An anonymous reader quotes a report from the BBC: Current digital technology gives us flawless music quality without physical deterioration. Music is easy to copy and upload, and can be streamed online without downloading. Since our digital music is less tangible than vinyl or CDs, surely it must be more environmentally friendly? Even though new formats are material-free, that doesn't mean they don't have an environmental impact. The electronic files we download are stored on active, cooled servers. The information is then retrieved and transmitted across the network to a router, which is transferred by wi-fi to our electronic devices. This happens every time we stream a track, which costs energy. Once vinyl or a CD is purchased, it can be played over and over again, the only carbon cost coming from running the record player. However, if we listen to our streamed music using a hi-fi sound system it's estimated to use 107 kilowatt hours of electricity a year, costing about $20 to run. A CD player uses 34.7 kilowatt hours a year and costs about $7 to run.

So, which is the greener option? It depends on many things, including how many times you listen to your music. If you only listen to a track a couple of times, then streaming is the best option. If you listen repeatedly, a physical copy is best -- streaming an album over the internet more than 27 times will likely use more energy than it takes to produce and manufacture a CD. If you want to reduce your impact on the environment, then vintage vinyl could be a great physical option. For online music, local storage on phones, computers or local network drives keeps the data closer to the user and will reduce the need for streaming over distance from remote severs across a power-hungry network.

6 of 150 comments (clear)

  1. Huge stretch by dbrueck · · Score: 5, Insightful

    Call me when this ranks in the top 500 ways we waste energy or hurt the environment.

    1. Re:Huge stretch by Kohath · · Score: 4, Funny

      It's a gateway drug. Next you'll be watching Twitch streams instead of attending climate awareness sentivity meetings.

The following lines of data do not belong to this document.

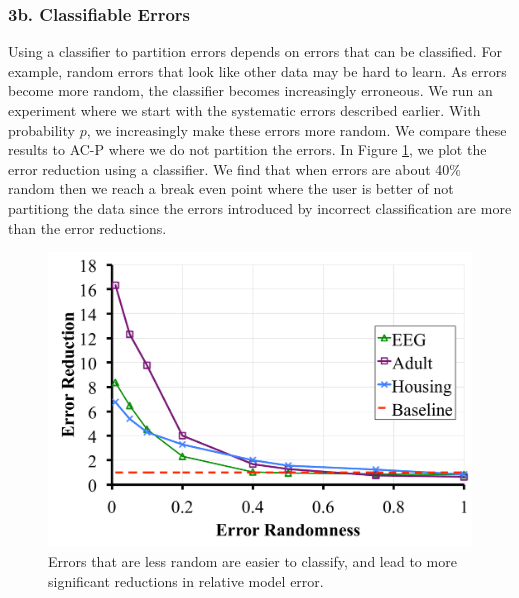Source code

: \subsubsection{3b. Classifiable Errors}
Using a classifier to partition errors depends on errors that can be classified.
For example, random errors that look like other data may be hard to learn.
As errors become more random, the classifier becomes increasingly erroneous.
We run an experiment where we start with the systematic errors described earlier.
With probability $p$, we increasingly make these errors more random.
We compare these results to AC-P where we do not partition the errors.
In Figure \ref{tradeoffs2}, we plot the error reduction using a classifier.
We find that when errors are about 40\% random then we reach a break even point
where the user is better of not partitiong the data since the errors introduced by incorrect classification are more than the error reductions.

\begin{figure}[ht!]
\centering
 \includegraphics[scale=0.13]{exp/exp5a.pdf}
 \caption{Errors that are less random are easier to classify, and lead to more significant reductions in relative model error. \label{tradeoffs2}}
\end{figure}

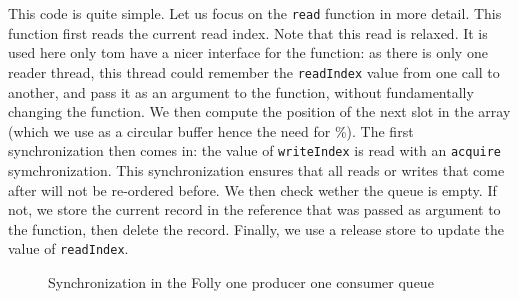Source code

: This code is quite simple. Let us focus on the \texttt{read} function in more detail. This function first reads the current read index. Note that this read is relaxed. It is used here only tom have a nicer interface for the function: as there is only one reader thread, this thread could remember the \texttt{readIndex} value from one call to another, and pass it as an argument to the function, without fundamentally changing the function. We then compute the position of the next slot in the array (which we use as a circular buffer hence the need for \%). The first synchronization then comes in: the value of \texttt{writeIndex} is read with an \texttt{acquire} symchronization. This synchronization ensures that all reads or writes that come after will not be re-ordered before. We then check wether the queue is empty. If not, we store the current record in the reference that was passed as argument to the function, then delete the record. Finally, we use a release store to update the value of \texttt{readIndex}.

\begin{figure}
		\begin{center}
\end{center}
\label{fig:synchQueue}
\caption{Synchronization in the Folly one producer one consumer queue}
\end{figure}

      It's a slippery slope. Very insidious. At the end, you become a petroleum geologist with a big Texas ranch, complete with a swimming pool and your own private heliport.

    2. Re:Huge stretch by Moblaster · · Score: 5, Insightful

      Is this whole question a big troll?

      It takes thousands of times more energy to transport a CD from manufacturer to distribution center to consumer on the UPS/Amazon truck... or even more to store to consumer.

      And your CD player is hooked up to a big wifi system anyway. And often you are streaming on a portable device that uses a miniscule amount of electricity.

      What kind of broken carbon math is this?

  2. Not even virtue signalling but by RickyShade · · Score: 4, Insightful

    Now I can claim moral superiority because I'm an mp3 downloader instead of a streamer. Nice.

  3. Locality by brian.stinar · · Score: 4, Insightful

    As someone that wrote an IEEE paper literally on energy trade-offs on computation versus communication, and presented it at an international conference, this BBC article is a bunch of hype.

    This argument assumes that streaming is always streamed, from a server someplace else. ANY time there is ANY kind of offline ability to listen, that file has been cached locally.

  4. And the server hosting that article is different? by Pezbian · · Score: 4, Insightful

    Some people just have way too much spare time on their hands.

    Recycle Aluminium. It's basically electricity in solid form, considering the crazy energy involved in refining Bauxite.

    --
    In a world of the blind, the one-eyed man is king--and the two-eyed man is a heretic.